11.6 - Further Examples

Example 11-7: Male Foot Length and Height Data Section

First let us consider a dataset where y = foot length (cm) and x = height (in) for n = 33 male students in a statistics class (Height Foot data set).

scatterplot of foot vs height

There is a clear outlier with values (\(x_i\) , \(y_i\)) = (84, 27). If that data point is deleted from the dataset, the estimated equation, using the other 32 data points, is \(\hat{y}_i = 0.253 + 0.384x_i\). For the deleted observation, \(x_i\) = 84, so

\(\hat{y}_{i(i)}= 0.253 + 0.384(84) = 32.5093\)

The (unstandardized) deleted residual is

\(d_i=y_i-\hat{y}_{i(i)}= 27 − 32.5093 = −5.5093\)

The usual sample residual will be smaller in absolute size because the outlier will pull the line toward itself. With all data points used, \(\hat{y}_i = 10.936+0.2344x_i\). At \(x_i\) = 84, \(\hat{y}_i = 30.5447\) and \(e_i\) = 27 − 30.5447 = −3.5447.

The difference between the two predicted values computed for the outlier is:

unstandardized \(DFFITS = \hat{y}_i -\hat{y}_{i(i)}= 30.5447 − 32.5093 = −1.9646\).

A dotplot of Cook’s \(D_i\) values for the male foot length and height data is below:

Dotplot of Cook's D values

Note the outlier from earlier is the large value way to the right.The one large value of Cook’s \(D_i\) is for the point that is the outlier in the original data set. The interpretation is that the inclusion (or deletion) of this point will have a large influence on the overall results (which we saw from the calculations earlier).

From the analysis we did on the residuals, one may justify deleting the data point (\(x_i\) , \(y_i\)) = (84, 27) from the dataset. If you choose to take such a measure in practice, you need to always justify with some sort of residual analysis why you are deleting a data point.

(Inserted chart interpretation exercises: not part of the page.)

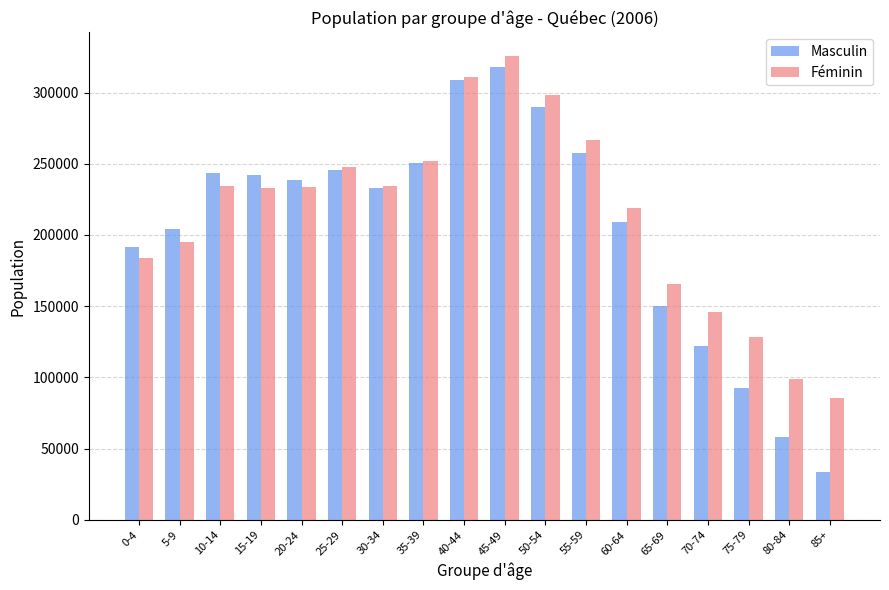

The Masculin series shows 203985 at 5-9. True or false?

True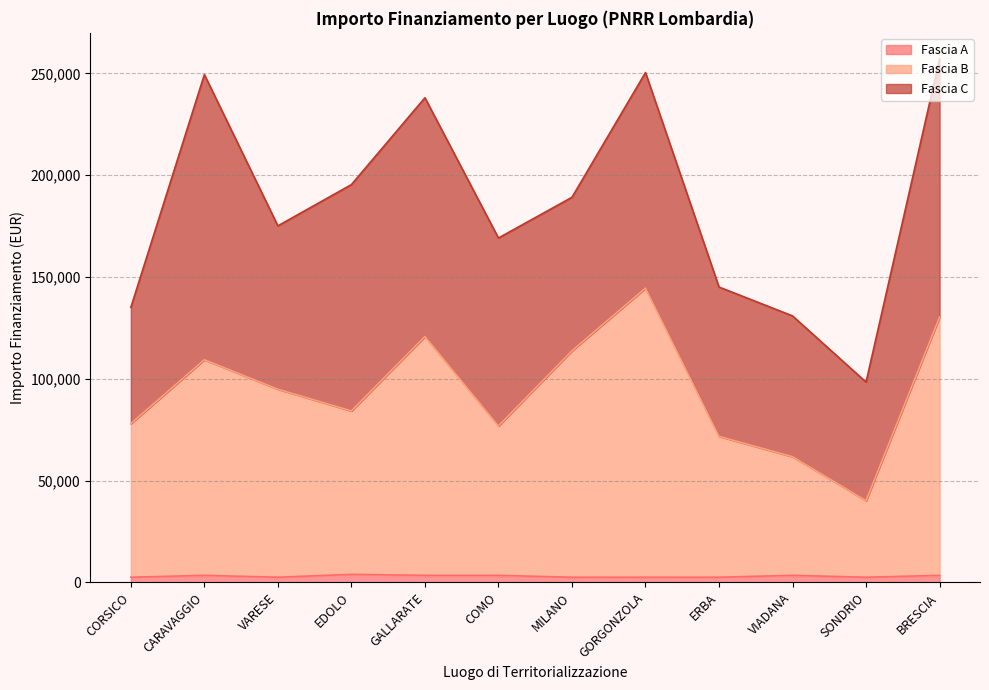

Which has a higher value, ERBA or CARAVAGGIO?

CARAVAGGIO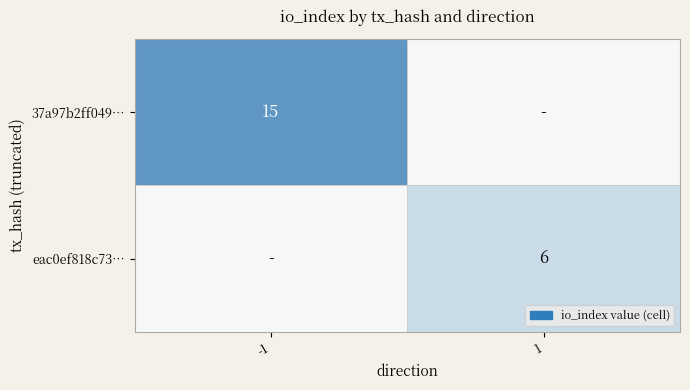

True or false: 37a97b2ff049… has a value of 9 at -1.

False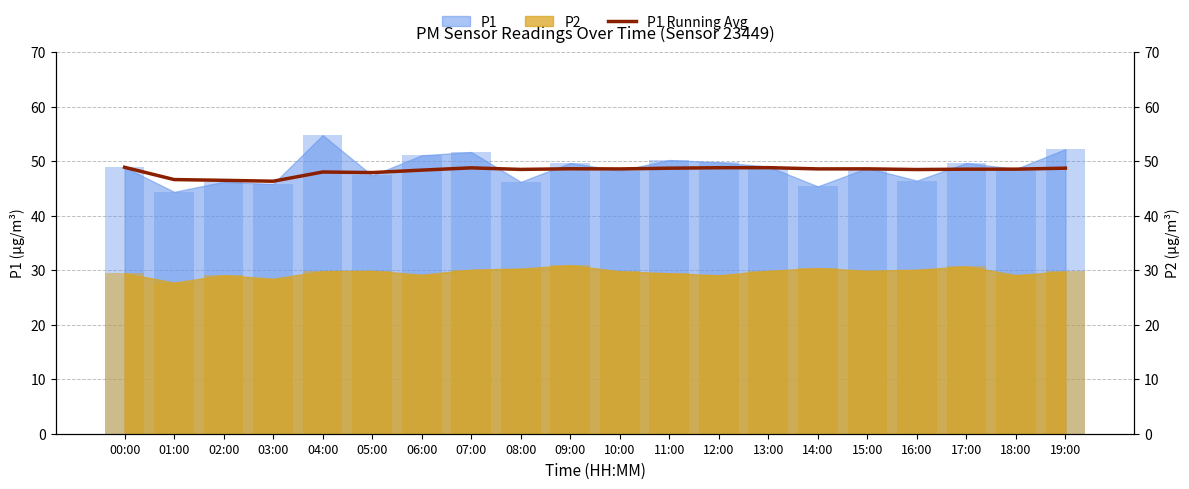

How many bars are there in total?

20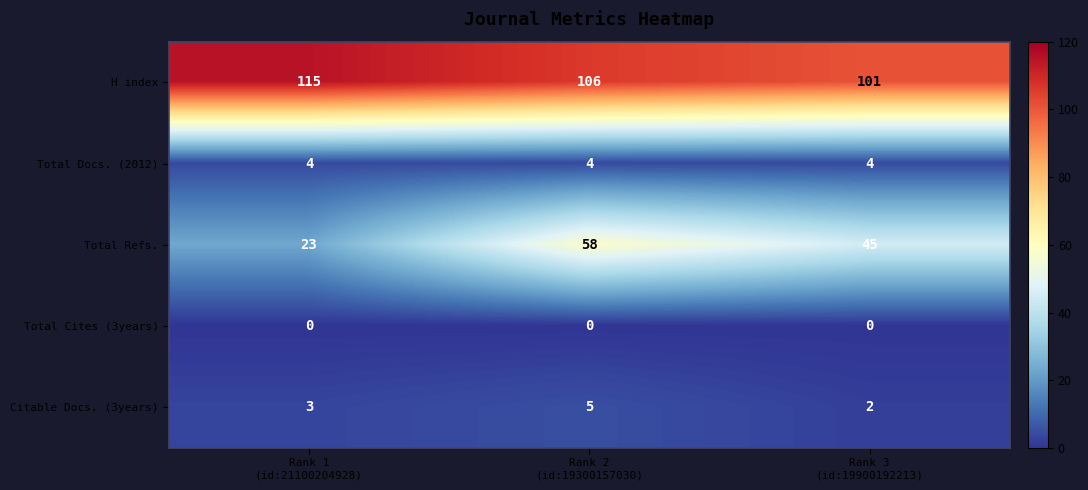

What is the spread (max minus min) of values at Rank 2
(id:19300157030)?

106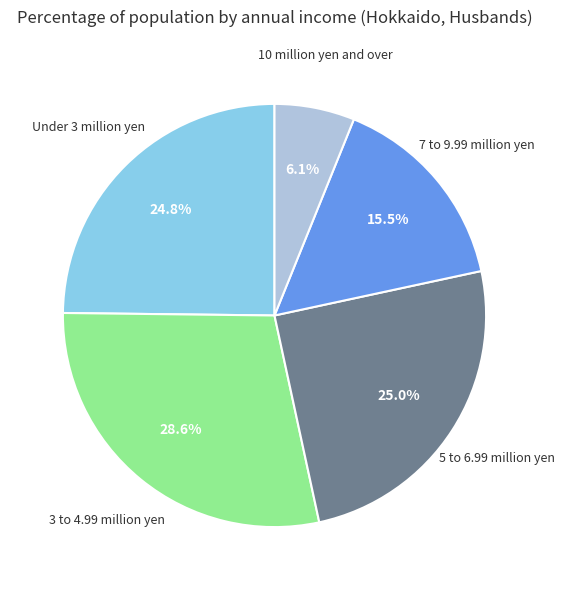

Is there any slice that represents more than half of the pie?

No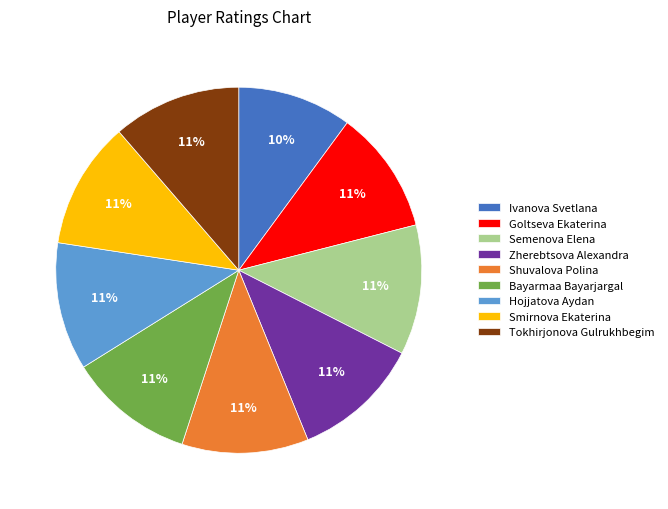

True or false: Smirnova Ekaterina accounts for 23% of the total.

False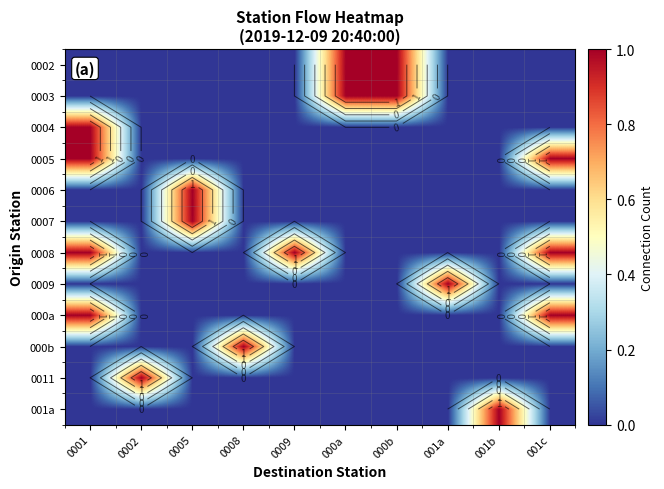

The 0011 series shows 0 at 001b. True or false?

True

Example 11-8: Hospital Infection Data Section

Hospital bed

Below is a scatterplot for the Hospital Infection risk data .

For this dataset, y = infection risk and x = average length of patient stay for n = 112 hospitals in the United States. A regression line is superimposed. Notice that there are two hospitals with extremely large values for length of stay and that the infection risks for those two hospitals are not correspondingly large. This causes the sample regression line to tilt toward the outliers and apparently not have the correct slope for the bulk of the data.
Below is the “Unusual Observations” display that Minitab gave for this regression.

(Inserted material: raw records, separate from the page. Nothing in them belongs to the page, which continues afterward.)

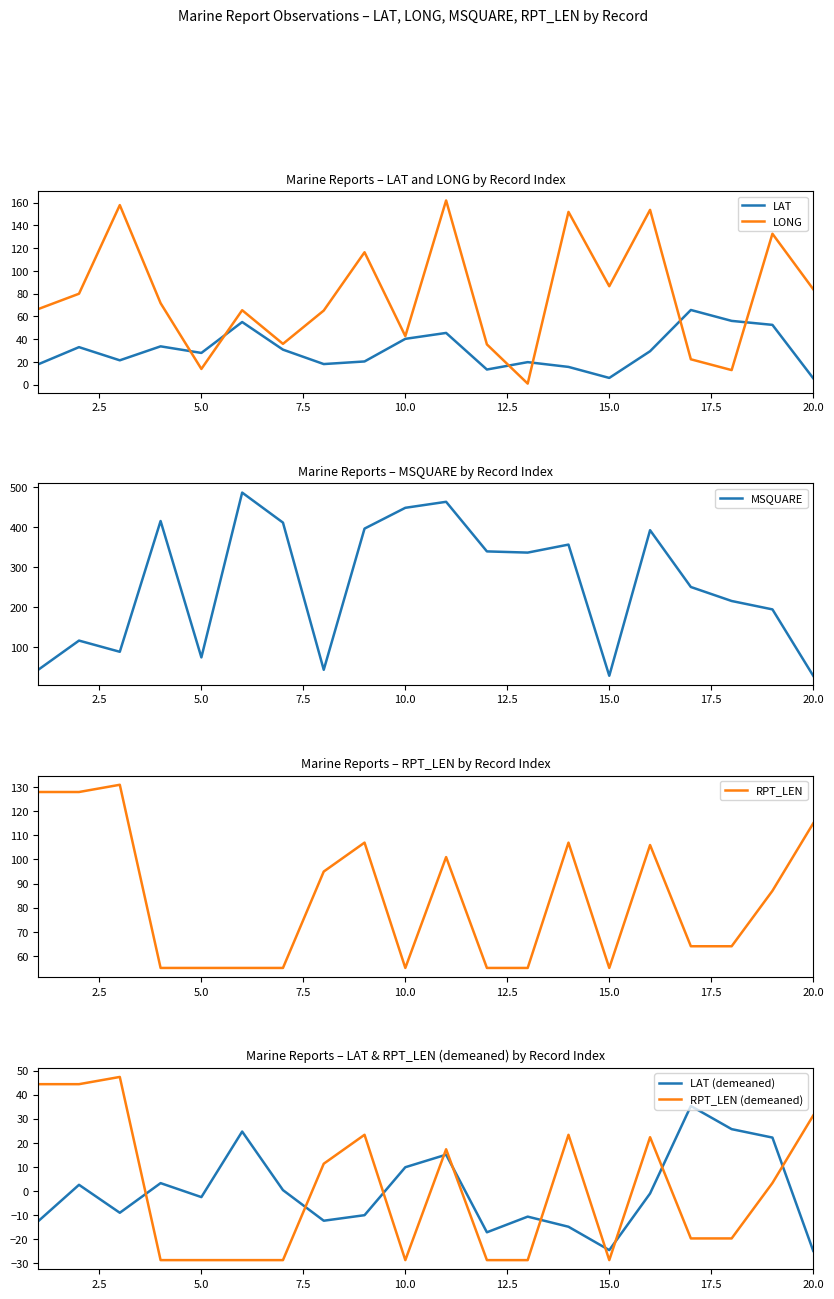

What is the highest value of the LONG series?

162.0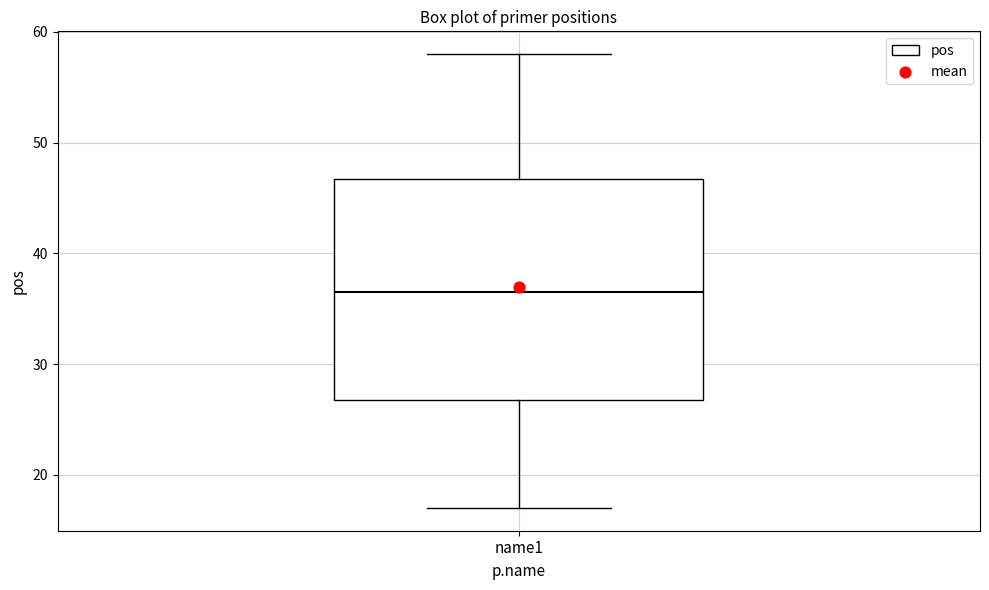

Where is the upper edge of the box for name1 on the y-axis? The values are not printed on the chart, so give them approximately, as read against the axis.

47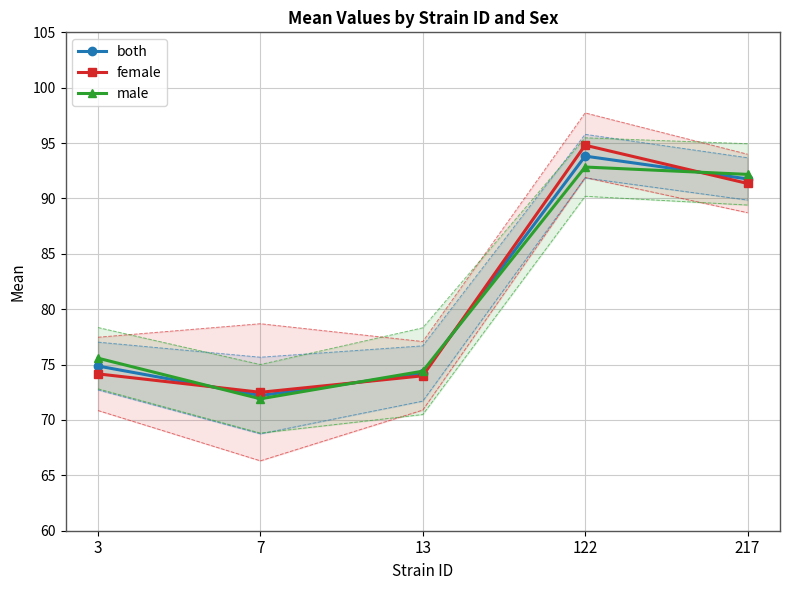

What is the difference between the highest and lowest values at 13?

0.4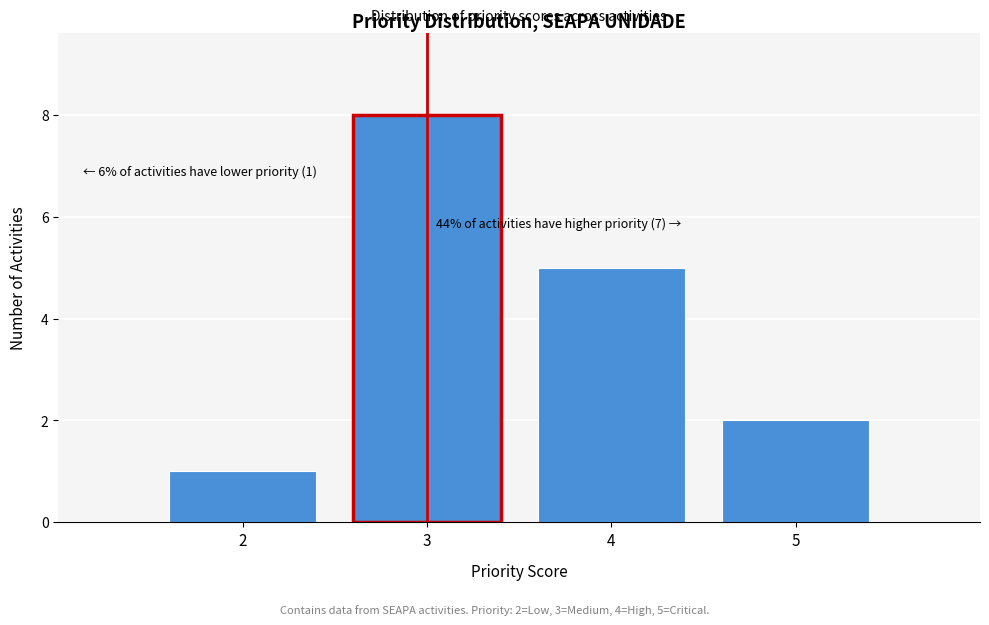

Which range on the x-axis has the tallest bar?

2.5 to 3.5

Fits and Diagnostics for Unusual Observations
Obs InfectRsk Fit SE Fit 95% CI Resid Std Resid Del Resid DFITS    
2 1.600 4.045 0.117 (3.812, 4.277) -2.445 -2.15 -2.19 -0.225615 R  
40 1.300 3.802 0.137 (3.532, 4.073) -2.502 -2.21 -2.25 -0.270620 R  
47 6.500 7.988 0.585 (6.828, 9.148) -1.488 -1.52 -1.53 -0.909869   X
53 7.600 4.996 0.150 (4.699, 5.293) 2.604 2.30 2.35 0.310508 R  
54 7.800 5.238 0.179 (4.884, 5.592) 2.562 2.27 2.31 0.366190 R  
93 1.300 4.082 0.115 (3.853, 4.310) -2.782 -2.55 -2.50 -0.253571 R  
111 5.900 7.393 0.494 (6.415, 8.372) -1.493 -1.45 -1.46 -0.697504   X

Click the Results tab in the regression dialog and change “Basic tables” to “Expanded tables” to obtain the additional columns in this table."

Notice that two observations in this display are marked with an 'X'. These are the hospitals with the long average length of stay. Notice also that these two points do not have particularly large studentized residuals (which Minitab calls standardized residuals). This is because the line was "pulled" toward the observed y-values and so the studentized residuals are not overly large. Also, these two points do not have particularly large studentized deleted residuals ("Del Resid"). This is because deleted residuals only adjust for one observation being omitted from the model at a time. In this case, if Obs 47 is omitted, Obs 111 remains to "pull" the regression line towards its observed y-value. Similarly, if Obs 111 is omitted, Obs 47 remains to "pull" the regression line towards its observed y-value. Thus, the deleted residuals are unable to flag that these two observations are probably outliers.

There are five observations marked with an 'R' for "large (studentized) residual." This is about the right number for a sample of n = 112 (5% of 112 comes to 5.6 observations) and none of these studentized residuals are overly large (say, greater than 3 in absolute value). Thus, the two data points to the far right are probably the only ones we need to worry about.

The question here would be whether we should delete the two hospitals to the far right and continue to use a linear model or whether we should retain the hospitals and use a curved model. The justification for deletion might be that we could limit our analysis to hospitals for which length of stay is less than 14 days, so we have a well defined criterion for the dataset that we use.